◆ WHAT IS REQUIRED ◆
The records that follow are to be given again exactly, with their pictures omitted.

######

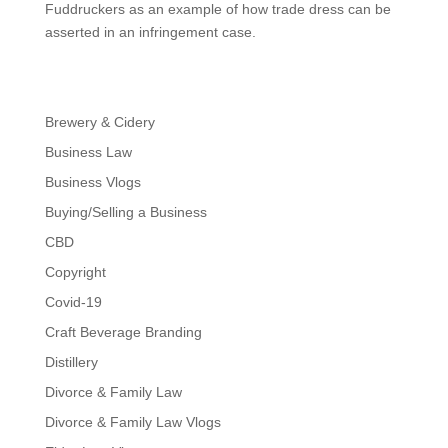
Fuddruckers as an example of how trade dress can be
asserted in an infringement case.
Brewery & Cidery
Business Law
Business Vlogs
Buying/Selling a Business
CBD
Copyright
Covid-19
Craft Beverage Branding
Distillery
Divorce & Family Law
Divorce & Family Law Vlogs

######

◆ WRITTEN REPLY ◆
Fuddruckers as an example of how trade dress can be
asserted in an infringement case.
Brewery & Cidery
Business Law
Business Vlogs
Buying/Selling a Business
CBD
Copyright
Covid-19
Craft Beverage Branding
Distillery
Divorce & Family Law
Divorce & Family Law Vlogs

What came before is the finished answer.